Replace every "parsed" with "decoded" in the rows below, leaving everything else unchanged. Omit the pictures from your answer.

## MATERIAL

---

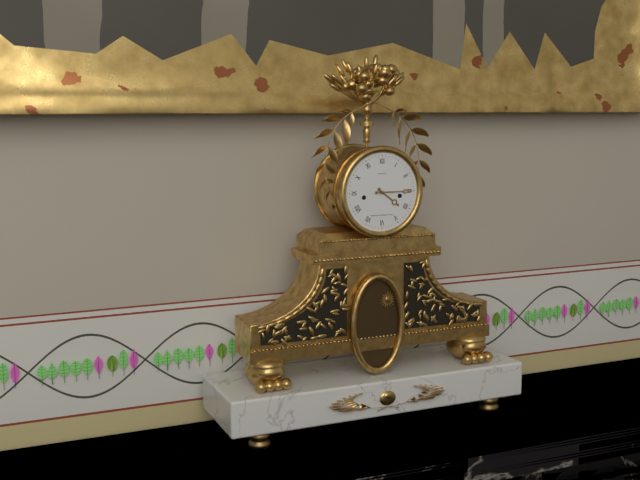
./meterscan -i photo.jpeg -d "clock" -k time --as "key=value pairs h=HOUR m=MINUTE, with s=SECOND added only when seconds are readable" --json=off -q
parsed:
h=4 m=15
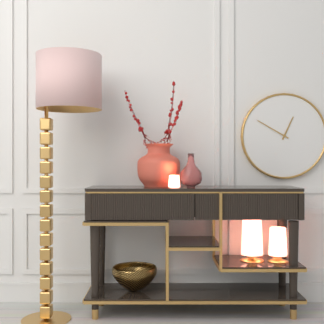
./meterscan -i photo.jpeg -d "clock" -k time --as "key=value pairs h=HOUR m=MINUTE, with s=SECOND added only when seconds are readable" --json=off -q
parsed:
h=12 m=50
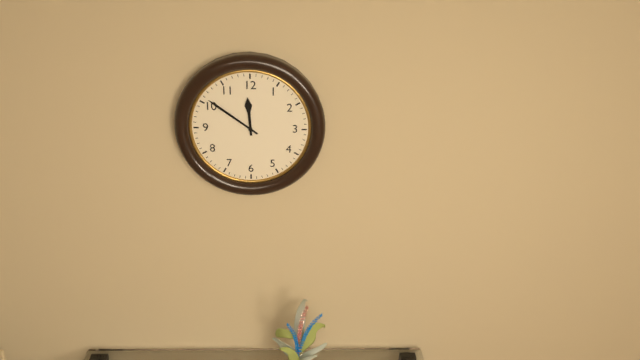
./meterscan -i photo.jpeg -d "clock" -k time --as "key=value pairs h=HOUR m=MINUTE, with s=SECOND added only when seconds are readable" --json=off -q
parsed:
h=11 m=51
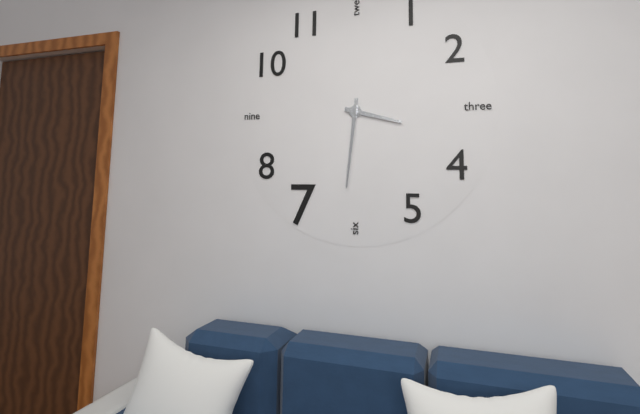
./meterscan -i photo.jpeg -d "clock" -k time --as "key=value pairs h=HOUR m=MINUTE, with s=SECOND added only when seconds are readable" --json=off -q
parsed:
h=3 m=31
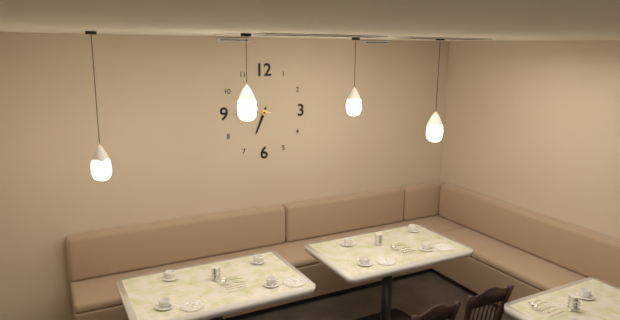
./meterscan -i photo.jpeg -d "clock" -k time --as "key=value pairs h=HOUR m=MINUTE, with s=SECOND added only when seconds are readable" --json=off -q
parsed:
h=6 m=45
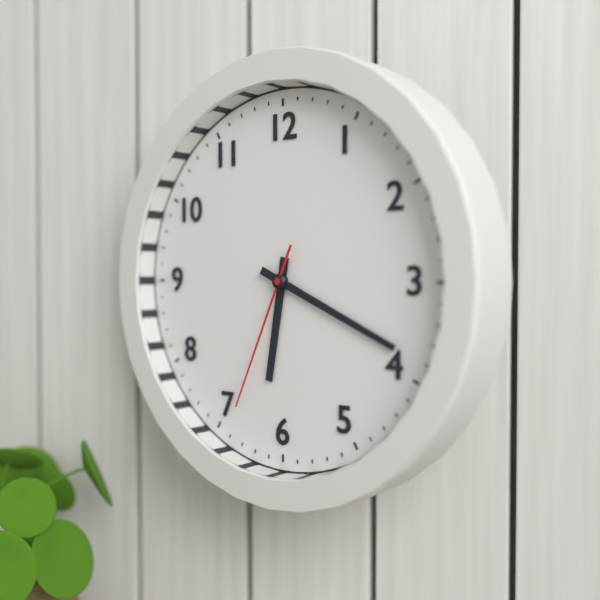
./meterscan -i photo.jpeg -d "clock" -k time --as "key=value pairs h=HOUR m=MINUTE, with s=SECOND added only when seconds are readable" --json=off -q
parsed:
h=6 m=19 s=34
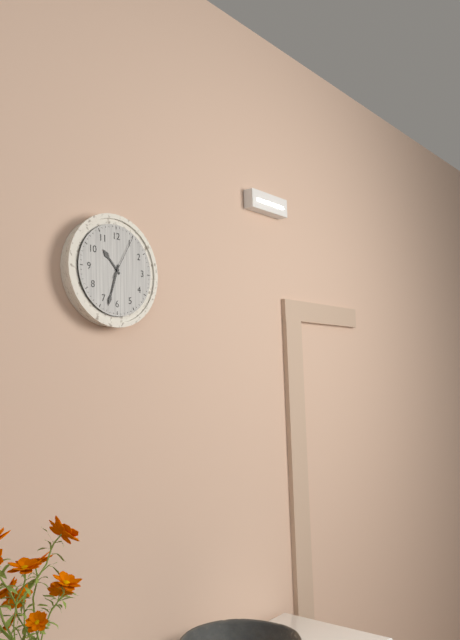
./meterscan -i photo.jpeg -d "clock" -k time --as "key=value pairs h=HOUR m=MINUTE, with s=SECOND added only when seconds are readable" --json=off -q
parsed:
h=10 m=33
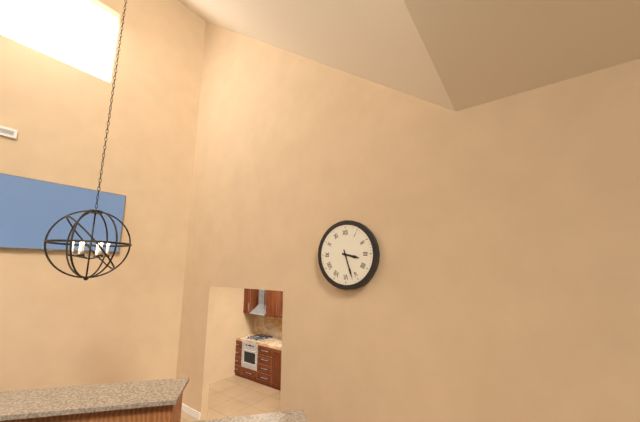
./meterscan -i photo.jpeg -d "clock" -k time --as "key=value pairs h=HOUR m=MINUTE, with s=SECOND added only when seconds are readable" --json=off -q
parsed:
h=3 m=27
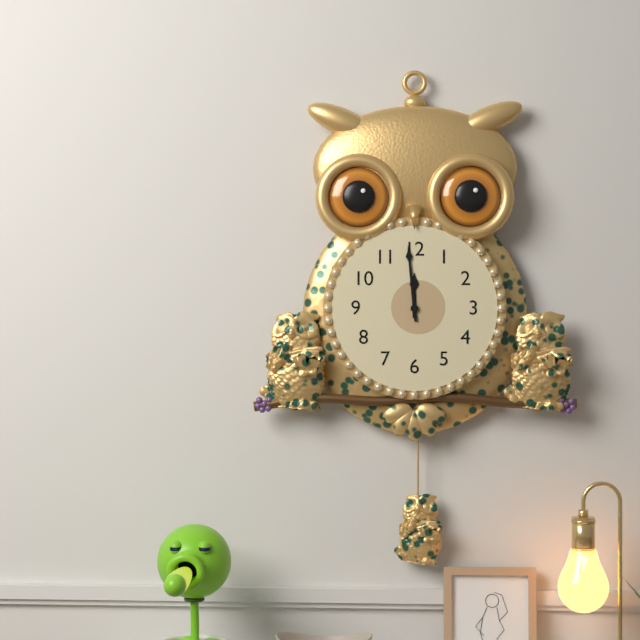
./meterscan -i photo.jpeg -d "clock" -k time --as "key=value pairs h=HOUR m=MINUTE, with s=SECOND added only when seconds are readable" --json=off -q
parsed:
h=11 m=59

---

## SOLUTION
./meterscan -i photo.jpeg -d "clock" -k time --as "key=value pairs h=HOUR m=MINUTE, with s=SECOND added only when seconds are readable" --json=off -q
decoded:
h=4 m=15
./meterscan -i photo.jpeg -d "clock" -k time --as "key=value pairs h=HOUR m=MINUTE, with s=SECOND added only when seconds are readable" --json=off -q
decoded:
h=12 m=50
./meterscan -i photo.jpeg -d "clock" -k time --as "key=value pairs h=HOUR m=MINUTE, with s=SECOND added only when seconds are readable" --json=off -q
decoded:
h=11 m=51
./meterscan -i photo.jpeg -d "clock" -k time --as "key=value pairs h=HOUR m=MINUTE, with s=SECOND added only when seconds are readable" --json=off -q
decoded:
h=3 m=31
./meterscan -i photo.jpeg -d "clock" -k time --as "key=value pairs h=HOUR m=MINUTE, with s=SECOND added only when seconds are readable" --json=off -q
decoded:
h=6 m=45
./meterscan -i photo.jpeg -d "clock" -k time --as "key=value pairs h=HOUR m=MINUTE, with s=SECOND added only when seconds are readable" --json=off -q
decoded:
h=6 m=19 s=34
./meterscan -i photo.jpeg -d "clock" -k time --as "key=value pairs h=HOUR m=MINUTE, with s=SECOND added only when seconds are readable" --json=off -q
decoded:
h=10 m=33
./meterscan -i photo.jpeg -d "clock" -k time --as "key=value pairs h=HOUR m=MINUTE, with s=SECOND added only when seconds are readable" --json=off -q
decoded:
h=3 m=27
./meterscan -i photo.jpeg -d "clock" -k time --as "key=value pairs h=HOUR m=MINUTE, with s=SECOND added only when seconds are readable" --json=off -q
decoded:
h=11 m=59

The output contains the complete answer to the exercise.